* Directive A *
Output the chart comprehension records below as a Markdown table with the columns "No." and "Line". Skip blank lines and leave the pictures out.

Re: [PATCH v3 3/4] x86, boot: Implement ASLR for kernel memory sections (x86_64)

From: Thomas Garnier
Date: Tue May 10 2016 - 17:28:44 EST


On Tue, May 10, 2016 at 11:53 AM, Kees Cook <keescook@xxxxxxxxxxxx> wrote:
> On Tue, May 3, 2016 at 12:31 PM, Thomas Garnier <thgarnie@xxxxxxxxxx> wrote:
>> Randomizes the virtual address space of kernel memory sections (physical
>> memory mapping, vmalloc & vmemmap) for x86_64. This security feature
>> mitigates exploits relying on predictable kernel addresses. These
>> addresses can be used to disclose the kernel modules base addresses or
>> corrupt specific structures to elevate privileges bypassing the current
>> implementation of KASLR. This feature can be enabled with the
>> CONFIG_RANDOMIZE_MEMORY option.
>
> I'm struggling to come up with a more accurate name for this, since
> it's a base randomization of the kernel memory sections. Everything
> else seems needlessly long (CONFIG_RANDOMIZE_BASE_MEMORY). I wonder if
> things should be renamed generally to CONFIG_KASLR_BASE,
> CONFIG_KASLR_MEMORY, etc, but that doesn't need to be part of this
> series. Let's leave this as-is, and just make sure it's clear in the
> Kconfig.
>

I agree, leaving it like this for now.

>> The physical memory mapping holds most allocations from boot and heap
>> allocators. Knowning the base address and physical memory size, an
>> attacker can deduce the PDE virtual address for the vDSO memory page.
>> This attack was demonstrated at CanSecWest 2016, in the "Getting
> Physical Extreme Abuse of Intel Based Paged Systems"
>> https://goo.gl/ANpWdV (see second part of the presentation). The
>> exploits used against Linux worked successfuly against 4.6+ but fail
>> with KASLR memory enabled (https://goo.gl/iTtXMJ). Similar research
>> was done at Google leading to this patch proposal. Variants exists to
>> overwrite /proc or /sys objects ACLs leading to elevation of privileges.
>> These variants were testeda against 4.6+.
>
> Typo "tested".

* Directive B *
Can you rewrite the patch discussion from "I agree, leaving" up to and including "vDSO memory page.", changing "attacker" to "adversary"?

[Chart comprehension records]
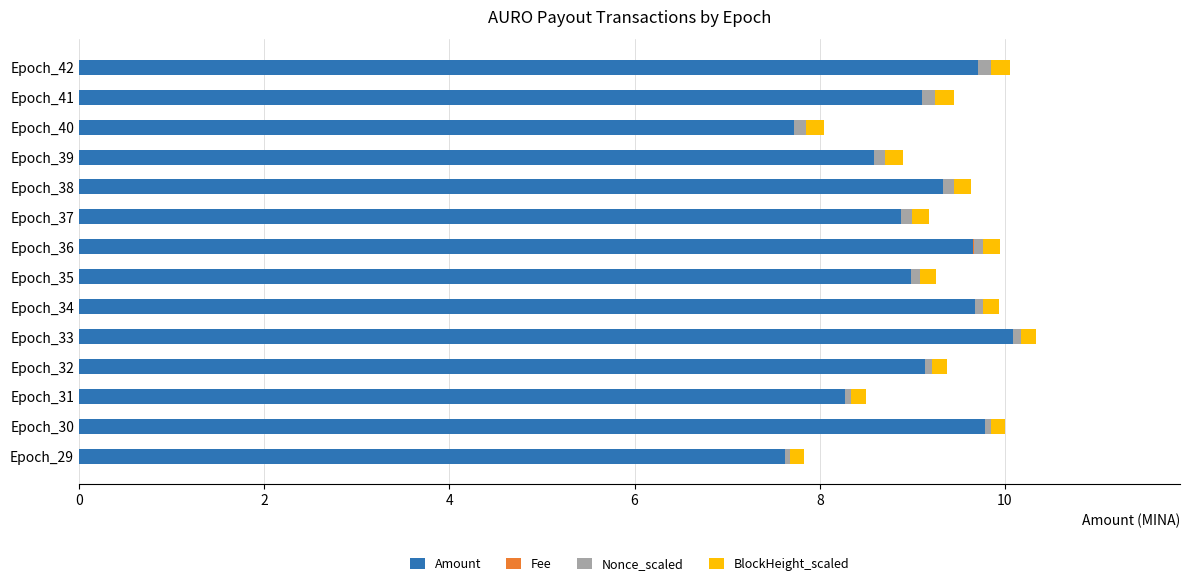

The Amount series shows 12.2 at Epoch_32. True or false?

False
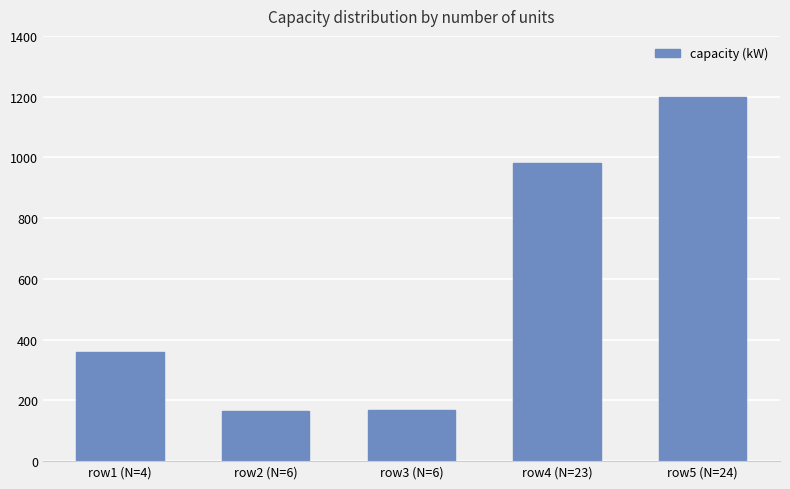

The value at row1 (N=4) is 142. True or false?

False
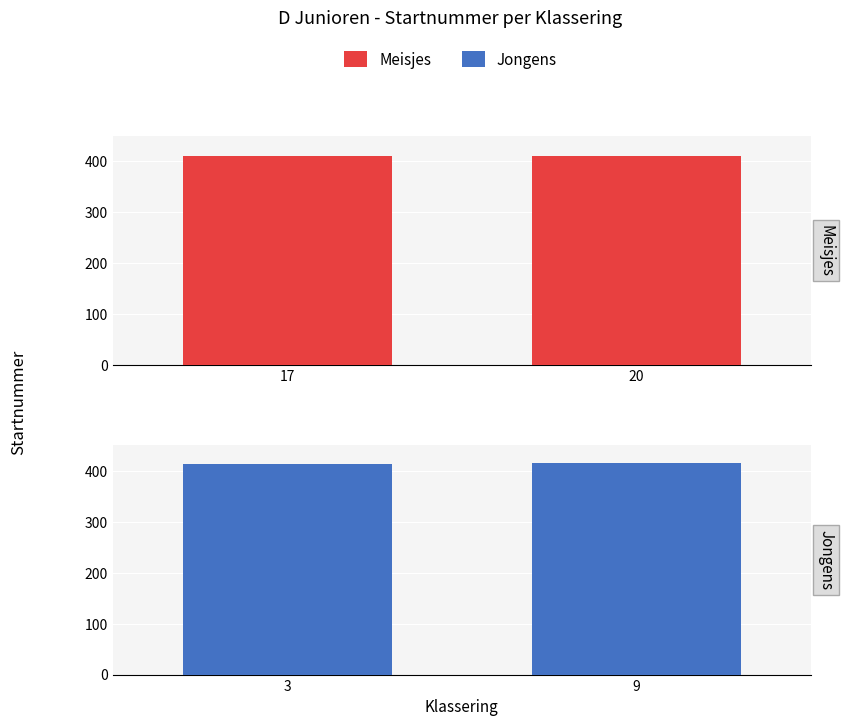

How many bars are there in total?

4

* Output A *
| No. | Line |
|---|---|
| 1 | The Amount series shows 12.2 at Epoch_32. True or false? |
| 2 | False |
| 3 | The value at row1 (N=4) is 142. True or false? |
| 4 | False |
| 5 | How many bars are there in total? |
| 6 | 4 |

* Output B *
I agree, leaving it like this for now.

>> The physical memory mapping holds most allocations from boot and heap
>> allocators. Knowning the base address and physical memory size, an
>> adversary can deduce the PDE virtual address for the vDSO memory page.